Another good example is partitioning. NW BI uses partitioning for several purposes:
- partition pruning: E fact tables can be range partitioned along a time characteristic.The underlying assumption is that almost every analytic query has a filter on time. Typically, it does not make sense to analyse data without defining (i.e. restricting) the time scope. In query processing terms this means that a query optimizer can focus on the partitions that hold the data and indexes relevant for the query and discard (“prune”) all the others. By the way: there are plans to extend the same concept to data store objects.

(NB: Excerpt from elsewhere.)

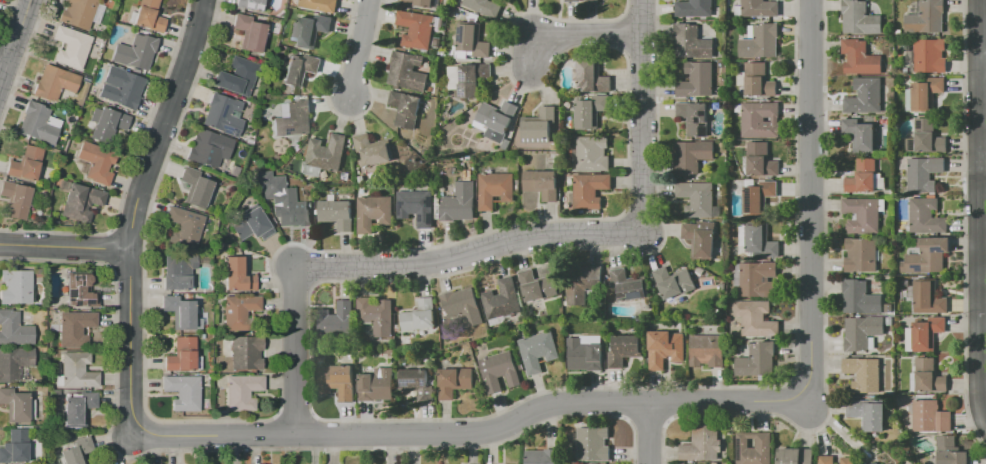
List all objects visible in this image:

- parallelization: Whenever table scans have to be performed on a partitioned table – independent of the type of partitioning, i.e. hash, range, list, round-robin etc. – the optimizer can use the partitioning setup to parallelize the table scans. This is, for example, useful when building up new aggregates or rolling up recently loaded requests into aggregates. Infocube compression can also benefit as well as query processing in case that partition pruning is not an option, e.g. due to a hash partitioned fact table.

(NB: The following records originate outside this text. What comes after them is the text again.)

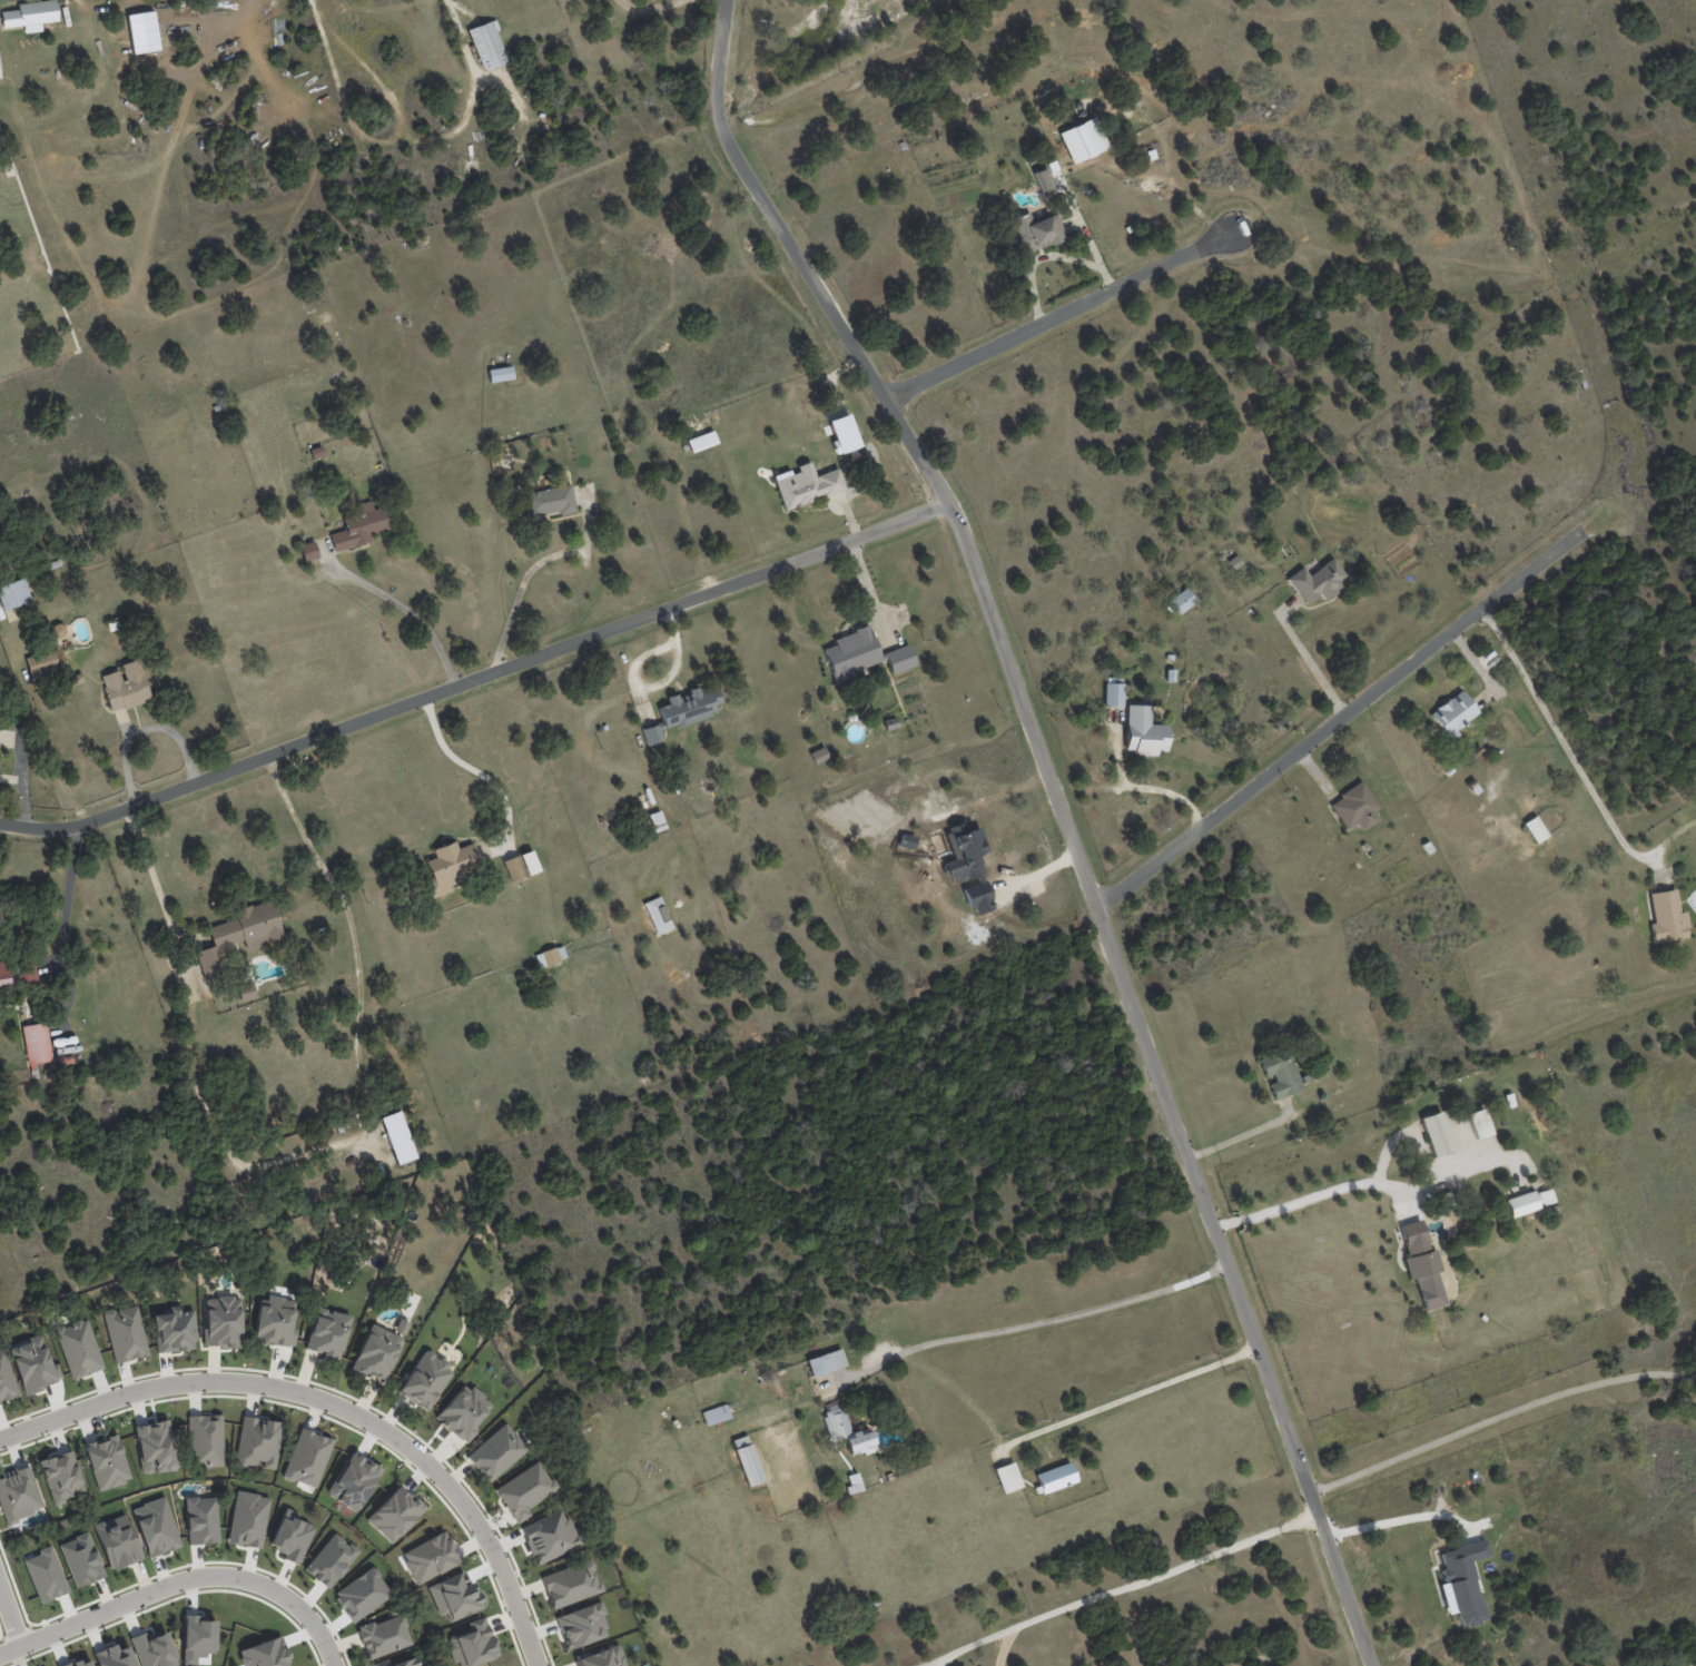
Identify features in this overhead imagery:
building: (28, 15)
building: (487, 45)
building: (1083, 139)
building: (1044, 179)
road: (1088, 217)
building: (1034, 232)
road: (1056, 251)
road: (1060, 314)
building: (500, 374)
building: (807, 485)
building: (550, 501)
building: (360, 527)
building: (309, 551)
building: (1234, 562)
building: (1317, 581)
road: (521, 584)
building: (14, 593)
building: (1181, 600)
road: (403, 611)
building: (57, 630)
building: (852, 653)
building: (899, 658)
road: (1310, 661)
building: (45, 662)
road: (476, 679)
building: (125, 686)
building: (1113, 695)
building: (688, 706)
building: (1453, 714)
road: (1340, 720)
building: (1143, 732)
building: (652, 733)
building: (818, 755)
road: (469, 764)
road: (1576, 766)
building: (1355, 807)
road: (1063, 818)
building: (656, 821)
building: (1535, 829)
building: (521, 865)
building: (449, 867)
road: (162, 900)
building: (658, 915)
building: (1666, 917)
building: (240, 935)
road: (352, 936)
building: (550, 956)
road: (61, 959)
building: (25, 973)
building: (4, 986)
building: (246, 991)
building: (35, 1045)
building: (66, 1059)
building: (1280, 1073)
building: (1482, 1128)
building: (1436, 1134)
road: (1239, 1136)
building: (397, 1137)
building: (1545, 1196)
road: (1309, 1197)
building: (1521, 1203)
building: (1422, 1264)
road: (1039, 1319)
building: (222, 1321)
building: (274, 1321)
building: (401, 1326)
building: (174, 1330)
building: (125, 1333)
building: (327, 1333)
building: (78, 1348)
building: (376, 1353)
building: (826, 1362)
building: (6, 1379)
building: (425, 1380)
road: (271, 1383)
road: (1128, 1394)
building: (463, 1413)
building: (715, 1414)
road: (1498, 1416)
building: (847, 1432)
building: (205, 1441)
building: (258, 1443)
building: (496, 1452)
building: (307, 1458)
building: (747, 1460)
building: (107, 1462)
building: (62, 1477)
building: (1007, 1477)
building: (1055, 1477)
building: (853, 1483)
building: (524, 1491)
building: (394, 1514)
building: (201, 1520)
building: (248, 1520)
road: (1401, 1525)
building: (156, 1527)
building: (291, 1536)
building: (550, 1536)
building: (117, 1541)
building: (430, 1557)
building: (81, 1560)
building: (331, 1560)
building: (45, 1575)
road: (1144, 1577)
building: (1462, 1582)
road: (165, 1583)
building: (570, 1584)
building: (362, 1594)
building: (454, 1596)
road: (512, 1606)
road: (8, 1622)
building: (582, 1625)
building: (384, 1636)
building: (198, 1638)
road: (967, 1638)
building: (473, 1644)
building: (154, 1649)
road: (325, 1652)
building: (265, 1653)
building: (113, 1656)
building: (602, 1658)
building: (80, 1662)
building: (398, 1662)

- bulk deletion: If partitions are organized in such a way that data that might form a ‘unit of deletion’, i.e. data that is likely to be deleted together then an expensive DELETE command can be translated into dropping one or more partitions. Many hand-crafted data warehouses are built on that notion, e.g. the frequently cited data warehouse at Walmart.
In NW BI, a typical ‘unit of deletion’ is the data request. It constitutes data that has been loaded together, that originated in the same system or business process and that might be corrupted due to a failure in the communication to that source system, wrong conversions, faulty tracking or whatever can go wrong. In such a situation, the data is removed from a NW BI system and reloaded. Removing should be fast even if the data volume is huge. Therefore a fast deletion of a data request is an important operation. This is supported through the request-wise partitioning of an F fact table of an infocube.

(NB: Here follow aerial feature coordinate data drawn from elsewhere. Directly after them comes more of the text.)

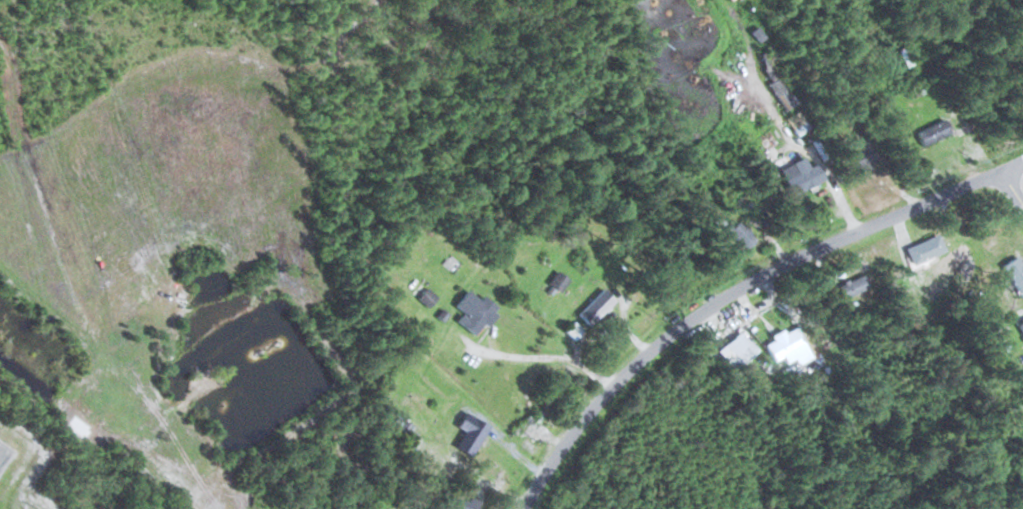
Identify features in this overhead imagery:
building: (776, 81)
building: (933, 126)
building: (856, 148)
building: (800, 171)
road: (1011, 185)
building: (741, 234)
building: (922, 244)
building: (560, 282)
road: (738, 286)
building: (853, 286)
building: (596, 306)
building: (476, 312)
building: (1021, 325)
building: (573, 330)
building: (786, 345)
building: (741, 347)
building: (471, 432)
power substation: (4, 454)
building: (463, 503)

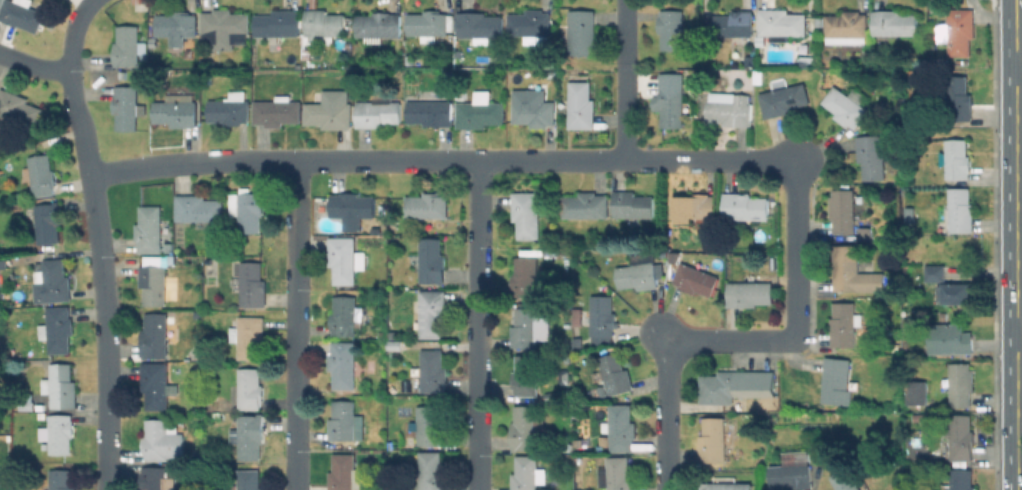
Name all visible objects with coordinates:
road: (1019, 3)
building: (139, 5)
building: (22, 14)
building: (894, 23)
building: (278, 24)
road: (1019, 24)
building: (430, 25)
building: (530, 25)
building: (323, 26)
building: (378, 26)
building: (479, 26)
building: (734, 26)
building: (779, 26)
building: (177, 27)
building: (846, 28)
building: (225, 29)
building: (671, 30)
road: (73, 31)
building: (961, 32)
building: (579, 33)
building: (129, 46)
road: (1019, 52)
road: (1020, 62)
building: (809, 64)
road: (34, 65)
building: (756, 75)
road: (622, 79)
building: (957, 98)
building: (783, 100)
building: (671, 106)
building: (581, 107)
building: (127, 108)
building: (845, 108)
building: (230, 109)
building: (18, 110)
building: (330, 110)
building: (731, 111)
building: (277, 112)
building: (431, 113)
building: (534, 113)
building: (176, 114)
building: (378, 114)
building: (479, 114)
building: (873, 157)
road: (440, 160)
building: (957, 161)
building: (42, 176)
building: (430, 206)
building: (634, 206)
building: (585, 207)
building: (198, 208)
building: (353, 209)
building: (695, 209)
building: (247, 210)
building: (747, 210)
building: (843, 210)
building: (960, 212)
building: (526, 214)
building: (49, 224)
building: (150, 229)
road: (792, 248)
building: (345, 260)
building: (433, 262)
building: (854, 272)
building: (638, 273)
building: (936, 273)
road: (1019, 276)
building: (526, 277)
road: (102, 278)
building: (695, 279)
building: (53, 283)
building: (153, 284)
building: (252, 285)
building: (749, 294)
building: (956, 294)
building: (434, 314)
building: (344, 316)
building: (604, 316)
road: (297, 325)
road: (478, 325)
building: (846, 326)
building: (526, 328)
building: (58, 330)
road: (1021, 330)
building: (155, 336)
building: (248, 336)
road: (730, 339)
building: (951, 340)
building: (343, 365)
building: (433, 372)
building: (526, 376)
building: (616, 376)
building: (836, 381)
building: (963, 385)
building: (61, 386)
building: (157, 386)
building: (737, 387)
building: (250, 389)
building: (918, 393)
building: (28, 407)
road: (667, 407)
building: (345, 422)
building: (432, 428)
building: (524, 428)
building: (620, 428)
building: (59, 434)
building: (249, 438)
building: (962, 439)
building: (162, 441)
building: (713, 441)
building: (432, 472)
building: (795, 472)
building: (345, 473)
building: (527, 473)
building: (618, 474)
building: (153, 478)
building: (61, 480)
building: (249, 480)
building: (960, 480)
building: (847, 481)
building: (728, 487)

Similarly, bundling data along the time dimension in order to move it into an archive requires fast removal of huge amounts of data. This is a second reason (beside the one for employing partition pruning) to partition data in the E fact table of an infocube along a time characteristic.
There is a bunch of other non-standard DB features used in NW BI. It would be too much to describe them all in the same detail as the ones listed above. Others worth to be mentioned comprise DB2’s multi-dimensional clustering (MDC) which is in many ways similar to range partitioning, Oracle’s MERGE instruction for improved performance within the infocube compression, bulk INSERTs during data loads, common table expression to reduce catalog congestion, avoiding unnecessary logging and many other things.
Hopefully this weblog has provided some insight. The next two will discuss some features that look attractive initially but that have proofed to be not viable … at least up to now.